Categorised | Columnists, Opinion

Providing fodder for the mavens

col-lipskiSAM LIPSKI

“There are known knowns. There are things we know that we know. There are known unknowns. That is to say, there are things we know we don’t know. But there are also unknown unknowns. There are things we don’t know we don’t know.” US secretary of defence, Donald Rumsfeld, 2002.

AS Australian Jews, and here is a generalisation if ever there was one, we have more than our fair share of mavens about the Jewish community.

Now it doesn’t take much to be a maven, trust me. Having been labelled one a long time ago, I can confirm that all you need to qualify is a willingness to pontificate around the Shabbat dinner table on Friday night. Or in a column in The AJN like this one. Or better still, nowadays, in a blog.

As for surveys, shmurveys, evidence, shmevidence. Who needs them? The last community survey in Melbourne was published in 1991 and the mavens, if they ever paid attention, soon forgot what the survey had actually found. The maven’s mantra is: “I know what I know.”

A true maven would never admit that he knows there are things he doesn’t know about the Jewish community, let alone that there may be things he doesn’t know he doesn’t know.

Since 1991, despite some valuable but limited studies the Jewish Communal Appeal has undertaken in Sydney, neither community has developed an updated survey base. In an era of rapid societal and communal change, two decades between community surveys is just too long. Great for mavens and bloggers.

Which is why, even as a paid-up member of the self-appointed mavens’ society, I applaud the arrival of the 2008-09 Jewish Population Survey’s preliminary findings released this week, and previewed in last week’s AJN (28/08).

Yes, the survey gives us a rich feast of information about who we are, what we believe, and how we currently behave as Jews. Based on more than 6000 responses, it’s by far the largest and most comprehensive survey of Australian Jews conducted.

Monash University’s Professor Andrew Markus, and his colleagues Nicky Jacobs and Tanya Aronov, deserve our thanks and a mazal tov for their landmark, indeed historic, project. As do the hundreds of others involved in both cities. And as these are only the preliminary findings, there’s much more to come.

Of those findings, I was particularly interested in three that weren’t highlighted in the wide-ranging preview supplement The AJN published.

The first is that we seem to be becoming more religious. Comparing the 1991 and 2008/09 Melbourne surveys, there is more synagogue attendance, Friday night Sabbath and Kosher observance, and Jewish identification. Roughly 10 per cent more.

For me, it’s the long-term trend towards higher levels of religious practice and Jewish identification, rather than the size of the increase, which is significant – and encouraging.
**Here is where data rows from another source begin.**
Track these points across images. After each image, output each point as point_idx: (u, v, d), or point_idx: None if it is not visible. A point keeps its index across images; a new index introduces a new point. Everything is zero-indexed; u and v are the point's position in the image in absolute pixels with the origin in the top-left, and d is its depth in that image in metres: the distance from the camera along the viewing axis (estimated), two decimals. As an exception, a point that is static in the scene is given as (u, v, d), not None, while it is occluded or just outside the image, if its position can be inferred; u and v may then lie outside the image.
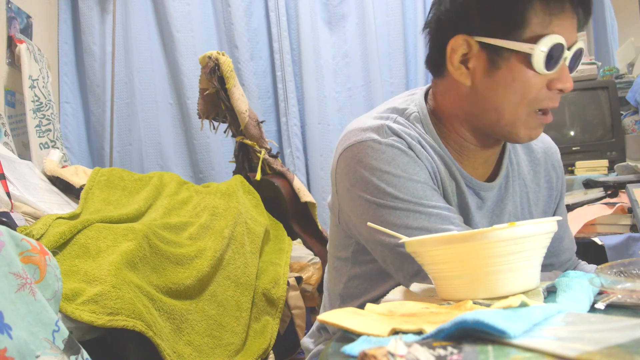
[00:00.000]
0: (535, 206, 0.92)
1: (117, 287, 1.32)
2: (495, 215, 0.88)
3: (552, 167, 0.95)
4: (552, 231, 0.61)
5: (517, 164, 0.91)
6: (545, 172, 0.94)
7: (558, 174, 0.96)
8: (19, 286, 1.01)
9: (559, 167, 0.96)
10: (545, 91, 0.76)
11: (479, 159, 0.87)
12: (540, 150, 0.95)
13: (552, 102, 0.78)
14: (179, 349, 1.47)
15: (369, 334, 0.48)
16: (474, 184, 0.85)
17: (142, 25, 3.03)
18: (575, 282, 0.60)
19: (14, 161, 1.99)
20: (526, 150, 0.94)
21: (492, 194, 0.87)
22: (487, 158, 0.88)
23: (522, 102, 0.76)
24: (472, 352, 0.39)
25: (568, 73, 0.76)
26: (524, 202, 0.91)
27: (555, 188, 0.96)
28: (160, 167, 2.99)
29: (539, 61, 0.73)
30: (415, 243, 0.65)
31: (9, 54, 2.48)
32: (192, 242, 1.81)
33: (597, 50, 2.76)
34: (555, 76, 0.75)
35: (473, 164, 0.87)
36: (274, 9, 3.00)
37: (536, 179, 0.93)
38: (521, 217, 0.90)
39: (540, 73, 0.74)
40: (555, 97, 0.77)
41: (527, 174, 0.92)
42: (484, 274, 0.59)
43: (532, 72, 0.75)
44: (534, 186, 0.92)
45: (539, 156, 0.94)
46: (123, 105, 3.01)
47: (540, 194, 0.93)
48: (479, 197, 0.86)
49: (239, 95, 2.38)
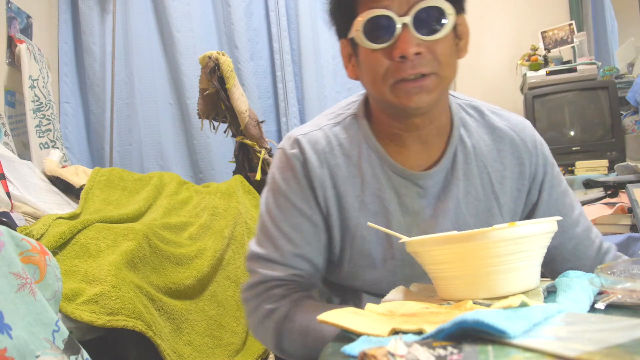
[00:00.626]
0: (500, 185, 0.89)
1: (117, 287, 1.32)
2: (439, 202, 0.87)
3: (521, 142, 0.91)
4: (552, 231, 0.61)
5: (473, 145, 0.89)
6: (513, 148, 0.90)
7: (532, 151, 0.91)
8: (19, 286, 1.01)
9: (532, 145, 0.91)
10: (391, 63, 0.77)
11: (414, 147, 0.87)
12: (506, 128, 0.91)
13: (401, 72, 0.77)
14: (179, 349, 1.47)
15: (369, 334, 0.48)
16: (408, 175, 0.86)
17: (142, 25, 3.04)
18: (575, 282, 0.60)
19: (14, 161, 1.99)
20: (488, 129, 0.91)
21: (433, 181, 0.87)
22: (426, 145, 0.88)
23: (377, 79, 0.80)
24: (472, 352, 0.39)
25: (407, 39, 0.75)
26: (485, 183, 0.89)
27: (531, 165, 0.91)
28: (160, 167, 2.99)
29: (362, 40, 0.78)
30: (415, 243, 0.65)
31: (9, 54, 2.48)
32: (192, 242, 1.81)
33: (597, 50, 2.77)
34: (395, 45, 0.77)
35: (409, 154, 0.88)
36: (274, 9, 3.00)
37: (500, 157, 0.90)
38: (484, 199, 0.88)
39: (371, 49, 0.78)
40: (403, 66, 0.77)
41: (489, 153, 0.89)
42: (484, 274, 0.59)
43: (368, 51, 0.79)
44: (497, 165, 0.89)
45: (503, 134, 0.91)
46: (123, 105, 3.01)
47: (506, 172, 0.89)
48: (419, 186, 0.86)
49: (239, 95, 2.38)
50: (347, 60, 0.88)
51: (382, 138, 0.89)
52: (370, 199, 0.86)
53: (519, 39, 2.84)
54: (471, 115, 0.92)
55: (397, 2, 0.76)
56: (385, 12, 0.76)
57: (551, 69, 2.41)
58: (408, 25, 0.75)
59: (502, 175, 0.89)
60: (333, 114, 0.93)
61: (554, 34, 2.60)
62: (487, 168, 0.89)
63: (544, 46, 2.60)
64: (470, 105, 0.94)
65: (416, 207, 0.86)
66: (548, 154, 0.94)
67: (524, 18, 2.88)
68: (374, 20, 0.77)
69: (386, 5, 0.76)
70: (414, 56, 0.76)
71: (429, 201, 0.87)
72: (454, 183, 0.87)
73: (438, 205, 0.87)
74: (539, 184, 0.92)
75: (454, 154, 0.88)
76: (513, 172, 0.90)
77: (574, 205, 0.94)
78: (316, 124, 0.92)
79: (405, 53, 0.75)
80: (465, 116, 0.92)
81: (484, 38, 2.95)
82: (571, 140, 2.27)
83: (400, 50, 0.75)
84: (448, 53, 0.79)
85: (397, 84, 0.78)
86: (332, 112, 0.94)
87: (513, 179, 0.90)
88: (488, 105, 0.95)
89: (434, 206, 0.87)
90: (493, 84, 2.94)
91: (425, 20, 0.76)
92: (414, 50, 0.75)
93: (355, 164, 0.87)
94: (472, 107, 0.93)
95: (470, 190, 0.88)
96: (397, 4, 0.76)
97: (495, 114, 0.93)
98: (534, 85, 2.37)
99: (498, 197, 0.89)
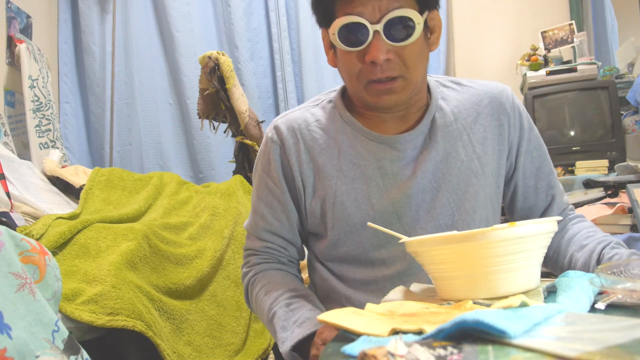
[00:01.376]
0: (481, 145, 0.94)
1: (117, 287, 1.32)
2: (418, 162, 0.92)
3: (499, 105, 0.96)
4: (552, 231, 0.61)
5: (452, 111, 0.95)
6: (492, 110, 0.96)
7: (510, 113, 0.97)
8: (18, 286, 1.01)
9: (510, 107, 0.97)
10: (364, 65, 0.85)
11: (392, 121, 0.94)
12: (484, 91, 0.98)
13: (372, 75, 0.85)
14: (179, 349, 1.47)
15: (369, 334, 0.48)
16: (385, 140, 0.92)
17: (142, 25, 3.04)
18: (576, 282, 0.60)
19: (13, 161, 1.99)
20: (467, 95, 0.98)
21: (410, 145, 0.92)
22: (404, 119, 0.94)
23: (352, 77, 0.88)
24: (472, 352, 0.39)
25: (378, 46, 0.82)
26: (466, 144, 0.94)
27: (509, 126, 0.96)
28: (160, 167, 2.99)
29: (338, 43, 0.85)
30: (415, 243, 0.65)
31: (9, 53, 2.48)
32: (192, 242, 1.81)
33: (597, 50, 2.76)
34: (367, 50, 0.84)
35: (387, 125, 0.94)
36: (274, 9, 3.00)
37: (480, 119, 0.96)
38: (465, 160, 0.93)
39: (347, 52, 0.85)
40: (374, 69, 0.84)
41: (468, 116, 0.95)
42: (484, 274, 0.59)
43: (344, 51, 0.86)
44: (477, 127, 0.95)
45: (482, 97, 0.97)
46: (123, 105, 3.01)
47: (486, 133, 0.95)
48: (396, 149, 0.92)
49: (239, 95, 2.38)
50: (327, 47, 0.94)
51: (359, 115, 0.96)
52: (348, 167, 0.93)
53: (519, 39, 2.84)
54: (450, 87, 0.99)
55: (370, 10, 0.82)
56: (358, 19, 0.82)
57: (551, 69, 2.41)
58: (379, 32, 0.82)
59: (482, 136, 0.95)
60: (313, 99, 1.03)
61: (554, 34, 2.60)
62: (466, 130, 0.95)
63: (544, 46, 2.60)
64: (449, 80, 1.01)
65: (395, 169, 0.92)
66: (525, 117, 0.99)
67: (524, 18, 2.88)
68: (348, 26, 0.84)
69: (360, 12, 0.83)
70: (383, 61, 0.83)
71: (407, 163, 0.92)
72: (431, 145, 0.93)
73: (416, 165, 0.92)
74: (515, 148, 0.98)
75: (432, 120, 0.94)
76: (493, 134, 0.96)
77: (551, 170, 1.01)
78: (297, 107, 1.02)
79: (376, 59, 0.83)
80: (443, 89, 0.99)
81: (484, 38, 2.95)
82: (571, 140, 2.26)
83: (371, 56, 0.83)
84: (416, 56, 0.86)
85: (369, 84, 0.87)
86: (313, 99, 1.04)
87: (494, 140, 0.96)
88: (468, 79, 1.03)
89: (412, 167, 0.92)
90: (493, 84, 2.93)
91: (395, 28, 0.83)
92: (383, 57, 0.83)
93: (332, 137, 0.95)
94: (451, 81, 1.01)
95: (451, 151, 0.93)
96: (370, 11, 0.82)
97: (474, 82, 1.00)
98: (534, 85, 2.37)
99: (480, 156, 0.94)
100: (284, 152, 0.96)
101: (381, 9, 0.82)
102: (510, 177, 1.00)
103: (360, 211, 0.92)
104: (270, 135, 0.98)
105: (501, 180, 0.98)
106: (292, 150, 0.95)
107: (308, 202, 0.96)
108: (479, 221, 0.93)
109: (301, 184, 0.95)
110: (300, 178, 0.95)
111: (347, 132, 0.95)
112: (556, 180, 1.02)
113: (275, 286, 0.93)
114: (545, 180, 1.00)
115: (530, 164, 0.99)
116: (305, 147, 0.95)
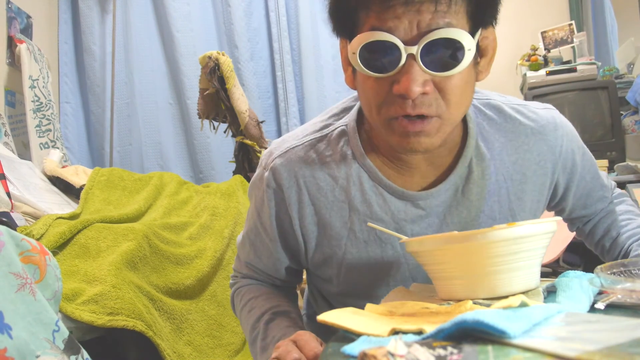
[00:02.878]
0: (518, 201, 0.78)
1: (117, 287, 1.32)
2: (444, 224, 0.77)
3: (548, 149, 0.79)
4: (552, 231, 0.61)
5: (493, 157, 0.77)
6: (539, 157, 0.78)
7: (558, 158, 0.79)
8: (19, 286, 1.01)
9: (558, 151, 0.79)
10: (392, 96, 0.65)
11: (419, 167, 0.77)
12: (532, 131, 0.79)
13: (399, 110, 0.65)
14: (179, 349, 1.47)
15: (369, 334, 0.48)
16: (408, 196, 0.76)
17: (142, 25, 3.03)
18: (575, 282, 0.60)
19: (14, 161, 1.99)
20: (510, 134, 0.79)
21: (437, 201, 0.76)
22: (434, 165, 0.77)
23: (372, 109, 0.69)
24: (472, 352, 0.39)
25: (412, 75, 0.62)
26: (502, 200, 0.78)
27: (554, 173, 0.80)
28: (160, 167, 2.99)
29: (359, 65, 0.66)
30: (415, 243, 0.64)
31: (9, 54, 2.48)
32: (192, 242, 1.81)
33: (597, 50, 2.76)
34: (396, 78, 0.64)
35: (413, 173, 0.77)
36: (274, 9, 3.00)
37: (522, 168, 0.78)
38: (499, 219, 0.78)
39: (371, 76, 0.66)
40: (403, 104, 0.65)
41: (510, 165, 0.78)
42: (484, 274, 0.59)
43: (364, 76, 0.67)
44: (518, 177, 0.78)
45: (528, 139, 0.78)
46: (123, 105, 3.01)
47: (526, 185, 0.78)
48: (420, 207, 0.76)
49: (239, 95, 2.38)
50: (345, 63, 0.75)
51: (378, 154, 0.78)
52: (360, 227, 0.78)
53: (519, 39, 2.84)
54: (490, 117, 0.80)
55: (405, 25, 0.62)
56: (389, 37, 0.62)
57: (551, 69, 2.41)
58: (415, 57, 0.62)
59: (521, 189, 0.78)
60: (321, 123, 0.82)
61: (553, 34, 2.60)
62: (506, 182, 0.78)
63: (544, 46, 2.60)
64: (488, 105, 0.81)
65: (415, 231, 0.77)
66: (576, 155, 0.83)
67: (524, 18, 2.88)
68: (374, 44, 0.64)
69: (392, 27, 0.62)
70: (417, 95, 0.63)
71: (430, 223, 0.77)
72: (463, 204, 0.77)
73: (441, 227, 0.78)
74: (562, 189, 0.84)
75: (468, 169, 0.77)
76: (535, 184, 0.79)
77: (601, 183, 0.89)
78: (300, 135, 0.82)
79: (408, 92, 0.63)
80: (482, 122, 0.79)
81: (484, 38, 2.95)
82: (571, 140, 2.26)
83: (402, 87, 0.63)
84: (461, 91, 0.66)
85: (393, 120, 0.67)
86: (321, 121, 0.83)
87: (534, 192, 0.79)
88: (509, 99, 0.83)
89: (436, 227, 0.78)
90: (493, 84, 2.93)
91: (437, 52, 0.63)
92: (419, 90, 0.63)
93: (343, 188, 0.77)
94: (491, 107, 0.81)
95: (484, 209, 0.77)
96: (405, 27, 0.62)
97: (519, 113, 0.80)
98: (534, 85, 2.37)
99: (515, 214, 0.79)
100: (281, 201, 0.79)
101: (420, 26, 0.62)
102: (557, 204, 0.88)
103: (372, 275, 0.80)
104: (267, 177, 0.79)
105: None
106: (292, 200, 0.78)
107: (310, 254, 0.83)
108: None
109: (301, 238, 0.81)
110: (300, 232, 0.80)
111: (363, 181, 0.77)
112: (602, 181, 0.89)
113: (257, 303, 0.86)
114: (596, 194, 0.88)
115: (582, 190, 0.86)
116: (309, 199, 0.78)
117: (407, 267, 0.79)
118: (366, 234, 0.78)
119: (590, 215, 0.92)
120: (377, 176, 0.77)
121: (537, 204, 0.81)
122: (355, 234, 0.78)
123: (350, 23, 0.68)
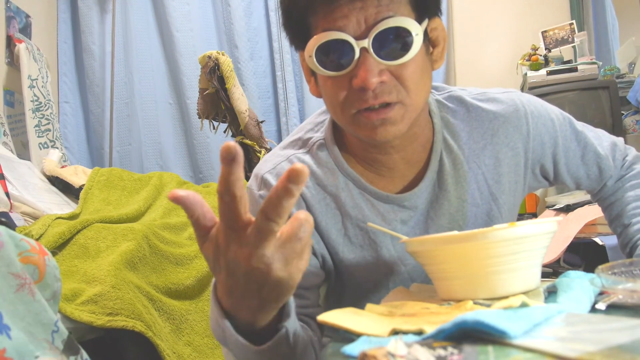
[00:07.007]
0: (497, 184, 0.80)
1: (117, 287, 1.32)
2: (430, 219, 0.80)
3: (514, 129, 0.80)
4: (552, 231, 0.61)
5: (461, 147, 0.80)
6: (507, 138, 0.80)
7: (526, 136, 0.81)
8: (18, 286, 1.01)
9: (526, 131, 0.81)
10: (353, 92, 0.68)
11: (398, 168, 0.79)
12: (495, 115, 0.81)
13: (362, 103, 0.68)
14: (178, 349, 1.47)
15: (369, 334, 0.47)
16: (392, 199, 0.78)
17: (141, 25, 3.03)
18: (576, 282, 0.60)
19: (13, 161, 1.99)
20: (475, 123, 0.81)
21: (420, 199, 0.79)
22: (411, 164, 0.79)
23: (336, 108, 0.72)
24: (472, 353, 0.39)
25: (367, 66, 0.65)
26: (481, 185, 0.80)
27: (526, 151, 0.82)
28: (160, 167, 2.99)
29: (316, 67, 0.69)
30: (415, 243, 0.64)
31: (8, 53, 2.48)
32: (192, 242, 1.81)
33: (597, 49, 2.76)
34: (353, 73, 0.67)
35: (393, 175, 0.80)
36: (274, 9, 3.00)
37: (494, 152, 0.80)
38: (481, 203, 0.80)
39: (329, 77, 0.69)
40: (364, 96, 0.67)
41: (480, 151, 0.80)
42: (484, 274, 0.58)
43: (324, 78, 0.71)
44: (491, 161, 0.80)
45: (493, 124, 0.80)
46: (123, 105, 3.01)
47: (501, 167, 0.80)
48: (406, 207, 0.79)
49: (238, 95, 2.38)
50: (307, 74, 0.78)
51: (358, 162, 0.80)
52: (354, 232, 0.79)
53: (519, 38, 2.84)
54: (452, 109, 0.82)
55: (353, 22, 0.65)
56: (340, 35, 0.65)
57: (552, 68, 2.41)
58: (367, 49, 0.65)
59: (497, 172, 0.81)
60: (300, 141, 0.84)
61: (554, 34, 2.60)
62: (480, 169, 0.80)
63: (545, 46, 2.60)
64: (449, 98, 0.83)
65: (406, 231, 0.79)
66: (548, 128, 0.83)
67: (524, 18, 2.88)
68: (328, 44, 0.67)
69: (341, 26, 0.66)
70: (376, 85, 0.66)
71: (417, 221, 0.80)
72: (443, 196, 0.79)
73: (428, 223, 0.80)
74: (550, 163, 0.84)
75: (439, 163, 0.79)
76: (509, 166, 0.81)
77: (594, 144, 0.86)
78: (282, 154, 0.83)
79: (366, 84, 0.65)
80: (446, 115, 0.82)
81: (484, 38, 2.95)
82: (571, 140, 2.26)
83: (359, 80, 0.66)
84: (417, 75, 0.69)
85: (358, 114, 0.69)
86: (298, 139, 0.85)
87: (510, 173, 0.82)
88: (470, 90, 0.85)
89: (424, 225, 0.80)
90: (493, 84, 2.93)
91: (387, 42, 0.66)
92: (375, 80, 0.66)
93: (333, 194, 0.79)
94: (453, 99, 0.83)
95: (466, 197, 0.80)
96: (353, 24, 0.65)
97: (480, 101, 0.82)
98: (535, 85, 2.37)
99: (496, 197, 0.81)
100: None
101: (368, 20, 0.65)
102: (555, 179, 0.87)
103: (371, 279, 0.81)
104: (261, 192, 0.79)
105: (516, 211, 0.87)
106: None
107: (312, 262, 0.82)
108: None
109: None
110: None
111: (350, 189, 0.79)
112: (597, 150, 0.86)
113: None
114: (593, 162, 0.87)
115: (573, 159, 0.86)
116: (307, 209, 0.79)
117: (405, 268, 0.81)
118: (361, 239, 0.80)
119: (601, 191, 0.91)
120: (362, 184, 0.79)
121: (515, 184, 0.83)
122: (350, 240, 0.80)
123: (304, 30, 0.71)
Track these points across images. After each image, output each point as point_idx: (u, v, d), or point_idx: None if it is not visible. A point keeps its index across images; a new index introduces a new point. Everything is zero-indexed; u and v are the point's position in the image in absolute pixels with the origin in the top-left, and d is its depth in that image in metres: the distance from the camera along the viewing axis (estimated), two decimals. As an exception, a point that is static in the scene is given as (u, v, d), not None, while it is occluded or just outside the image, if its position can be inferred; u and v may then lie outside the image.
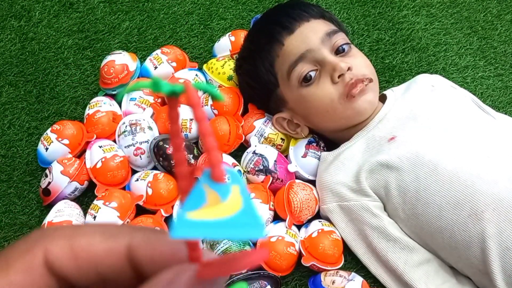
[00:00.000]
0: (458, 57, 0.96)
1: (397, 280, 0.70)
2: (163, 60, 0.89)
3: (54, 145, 0.80)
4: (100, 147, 0.80)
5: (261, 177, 0.78)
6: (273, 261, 0.71)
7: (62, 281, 0.19)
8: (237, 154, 0.83)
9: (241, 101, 0.85)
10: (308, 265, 0.72)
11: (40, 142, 0.82)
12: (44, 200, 0.79)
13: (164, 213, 0.75)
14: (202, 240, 0.74)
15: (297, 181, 0.78)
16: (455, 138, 0.70)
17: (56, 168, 0.77)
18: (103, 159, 0.78)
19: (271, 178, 0.77)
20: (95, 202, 0.74)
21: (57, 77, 0.94)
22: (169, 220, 0.77)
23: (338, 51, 0.75)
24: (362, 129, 0.77)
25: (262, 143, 0.81)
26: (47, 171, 0.78)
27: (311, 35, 0.75)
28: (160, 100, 0.88)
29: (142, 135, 0.80)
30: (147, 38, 0.99)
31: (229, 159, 0.80)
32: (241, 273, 0.71)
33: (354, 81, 0.72)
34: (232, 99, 0.84)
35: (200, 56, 0.97)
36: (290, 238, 0.72)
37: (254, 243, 0.73)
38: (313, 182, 0.79)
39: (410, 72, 0.94)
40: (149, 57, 0.91)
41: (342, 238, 0.74)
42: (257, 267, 0.71)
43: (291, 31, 0.76)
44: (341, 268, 0.73)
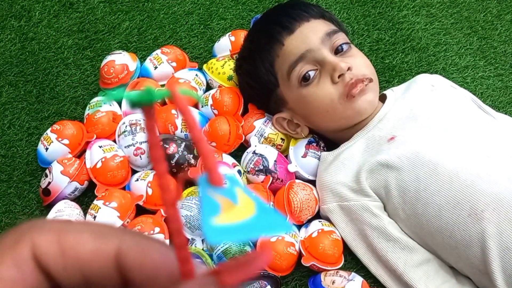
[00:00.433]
0: (458, 57, 0.96)
1: (397, 280, 0.70)
2: (163, 60, 0.89)
3: (54, 145, 0.80)
4: (100, 147, 0.80)
5: (261, 177, 0.78)
6: (273, 261, 0.71)
7: (50, 278, 0.19)
8: (237, 154, 0.83)
9: (241, 101, 0.85)
10: (308, 265, 0.72)
11: (40, 142, 0.82)
12: (44, 200, 0.79)
13: (164, 213, 0.75)
14: (202, 240, 0.74)
15: (297, 181, 0.78)
16: (455, 138, 0.70)
17: (56, 168, 0.77)
18: (103, 159, 0.78)
19: (271, 178, 0.77)
20: (95, 202, 0.74)
21: (57, 77, 0.94)
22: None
23: (338, 50, 0.75)
24: (362, 129, 0.77)
25: (262, 143, 0.81)
26: (47, 171, 0.78)
27: (311, 35, 0.75)
28: (160, 100, 0.87)
29: (142, 135, 0.80)
30: (147, 38, 0.99)
31: (229, 159, 0.80)
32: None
33: (354, 81, 0.72)
34: (232, 99, 0.84)
35: (200, 56, 0.97)
36: (290, 238, 0.72)
37: (254, 243, 0.73)
38: (313, 182, 0.79)
39: (410, 72, 0.94)
40: (149, 57, 0.91)
41: (342, 238, 0.74)
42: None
43: (291, 31, 0.76)
44: (341, 268, 0.73)
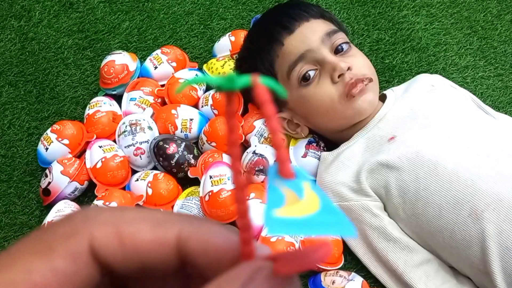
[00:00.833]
0: (458, 57, 0.96)
1: (397, 281, 0.70)
2: (163, 60, 0.89)
3: (54, 145, 0.80)
4: (100, 147, 0.80)
5: (261, 177, 0.78)
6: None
7: (105, 269, 0.18)
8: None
9: (241, 101, 0.85)
10: (308, 265, 0.71)
11: (40, 142, 0.82)
12: (44, 200, 0.79)
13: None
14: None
15: (297, 181, 0.78)
16: (455, 138, 0.70)
17: (56, 168, 0.77)
18: (103, 159, 0.78)
19: (271, 178, 0.77)
20: (95, 202, 0.74)
21: (57, 77, 0.94)
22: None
23: (338, 50, 0.75)
24: (362, 128, 0.77)
25: (262, 143, 0.81)
26: (47, 171, 0.78)
27: (310, 35, 0.75)
28: (160, 100, 0.88)
29: (142, 135, 0.80)
30: (147, 38, 0.99)
31: (229, 159, 0.79)
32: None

Considered in comparison to the 1967 Melbourne survey, when “being Jewish” was important to 45 per cent of respondents, and the 1991 survey when it was 58 per cent, the 66 per cent who see their Jewishness as important in 2008-09 represents a key finding.

More analysis remains to be conducted on how deeply this identification goes, but something interesting is clearly happening.

A second finding I found somewhat surprising -– a known unknown -– was the strength of the visceral attachment so many Australian Jews have to Israel.

I’m not referring to the way some 80 per cent of respondents regard themselves as Zionists. No real surprise there. Except, of course, to some producers of religious programs for the ABC who’ve provided air-time for a handful of secular Jewish anti-Zionists.

What struck me, however, was the consistency between the 1967 Melbourne survey, when 58 per cent said they felt “special alarm” when Israel was endangered, the 55 per cent percent who said so in 1991, and the 57 per cent who repeated it in 2008-09.

There is a drop from 28 per cent in 1967 to 17 per cent in 2008-09 among respondents who said that when Israel was endangered they felt as if their “own life was in danger”. But I believe that reflects the views of a much higher percentage of Holocaust survivors who were still with us in 1967, but have since passed on.

Nevertheless, that today 74 per cent of Australian Jews -– 58 per cent and 17 per cent –- remain so deeply attached to Israel is a profoundly moving result. Not so much politically, or ideologically. But simply as a reflection of Jewish solidarity and peoplehood.

Finally, not another finding, but a fact. The survey is a wonderful example of how Melbourne and Sydney Jewish communities can combine their leadership and professional resources, as well as their experience and know-how. When there’s a will to do so, and when there are leaders who encourage it, many things are possible.

Anybody who believes, as I do, that the potential for greater cooperation between Sydney and Melbourne is Australian Jewry’s “sleeping giant” waiting to be fully exploited will shep nachas from reading the survey’s acknowledgments page. In its own way, it is as important a piece of intellectual property as anything else in the report.

Sam Lipski is the chief executive of The Pratt Foundation and a former editor-in-chief of The AJN. The Pratt Foundation provided a supporting grant to the Australian Centre for Jewish Civilisation for the 2008-09 population survey.